A hidden gem: the London Library
By Natalie Bennett
“There is a dead female rat in the square garden.
File it under SC MISC.”
That’s a recent short exchange from the readers’ comments book at the London Library. Unpick the terse phrases, and you’ll get to know a lot about this unjustly little-known London institution.
London Library readers, by and large, are the sort of writers who’ve checked their footnotes three times, who’ll never be caught out with a spot of inadvertant plagiarism in their latest book. So when they see a dead rat, they won’t just note its presence, they’ll collect all of the information they can about it.
The second line, translated, means “science, miscellaneous”. Not for this library the calm mathematical march of the Dewey system, but some glorious, madly illogical, and very, very 19th-century system of its own devising.
Look up “Korea” in the electronic catalogue and you’ll find nothing is under “K”. Most is in History.Corea (apparently the 19th-century spelling, or just what the librarian preferred), a monograph of incense burners under “Art.Bronzes”, Korean movies under “Science.Cinematograph”, plus a few books under “T” for travel.
It is a wonderfully mad system that I’m sure gave some 19th-century librarian a chuckle as he put Science.Witchcraft beside Science.Women. But it does, in its own way, work.
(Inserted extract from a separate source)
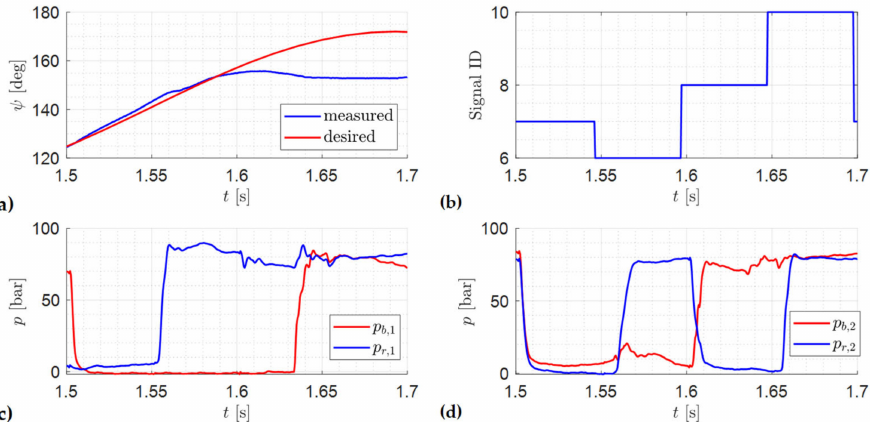
Figure 30. ( a ) Zoomed view of plot from Figure 29d; ( b ) valve configurations commanded by the controller; ( c ) pressure in cylinder 1 chambers; ( d ) pressure in cylinder 2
Often, having trudged up the rattling staircases, scratched your head, and gone back down again, you’ll eventually find your way to the appointed shelf, and discover that while the catalogue entry that took you there turns out, in the cellulose, to be disappointing, nestling beside it is just the text that you need – or if not, then some irresistably titled alternative that will give you hours of reading pleasure – and pleasure that you can take home, and keep just like it was your own, for many a week.
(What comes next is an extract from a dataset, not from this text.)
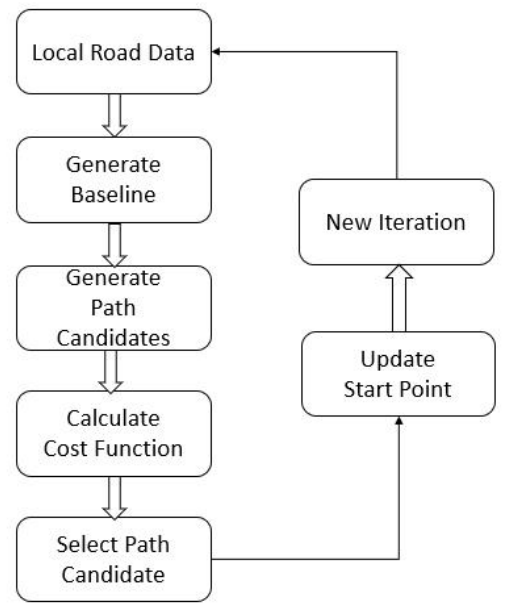
Figure 3. Algorithm flowchart for path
It was this essential readers’ need, not just access to books, but access at a time and place of their own choosing, that led Thomas Carlyle in 1841 to found this institution – a lending library for the serious scholar. The British Museum reading room was impossible as a workspace he complained – a complaint with which many of resident of Humanities 1 in the new building in King’s Cross would have sympathy – and many of the luminaries of 19th-century London agreed. So it was that the first political economy section was selected by John Stuart Mill, Thackeray its first auditor and Gladstone was on the first committee. Other early members included Dickens and George Eliot
It started with 2,500 books, and in 1845 moved to the site it still occupies, in the north-west corner of St James’s Square, tucked slightly incongruously behind expensive tailors, more-money-than-sense restaurants and discreet watering holes of the London splasherati. (Although the Royal Academy is just across Piccadilly.)
The building was entirely reconstructed at the end of the century, producing in its reading room, with its plump leather chairs, wrought-iron galleries and soaring ceiling, one of the finest spaces in London. It also produced one of the most curious, the books stacks behind, with their grilled, see-through floors definitely not designed for the vertiginous. (And definitely not designed for heels – I’ve only worn them to the library once.)
Since that original building the library has grown and grown – now some 1 million volumes. It is primarily a humanities library, and what fiction there is by definition is supposed to be “literature”, although if you dust off a random volume of 19th-century “literature” — quite probably not borrowed since the year of publication — you’ll find that claims of literary decline would seem to be seriously overstated.
Almost miraculously, the library has managed to find space in this expensive bit of central London to expand, if in a fashion that has produced a complex layout that leaves many a new user bemused. And it is now expanding again, into a building known as Mason’s Yard, which will provide many facilities currently lacking, including an outside roof terrace, and vitally, bicycle parking, since Westminster Council, despite many pleas, has singularly failed to provide enough public spaces in the area.
So the London Library is emerging into the 21st century in fine fettle, even if, to judge from that comments book — which more regularly features laments about infestations of mobile phones and laptops than rodents — that century is little to the taste of many of its readers.
Membership of the library currently costs £210 a year, for which you can have 10 books out at any one time. (And there are no fines for overdue books – although you might get a sharp email from the librarian.) If you are visiting London four-month memberships are available for £110. Under 24s can be members for half the regular cost. At first glance that might look expensive, but when you think that many of the libraries scholarly volumes cost 60 or 80 pounds, and you can keep that volume for months, it is an extraordinary good deal.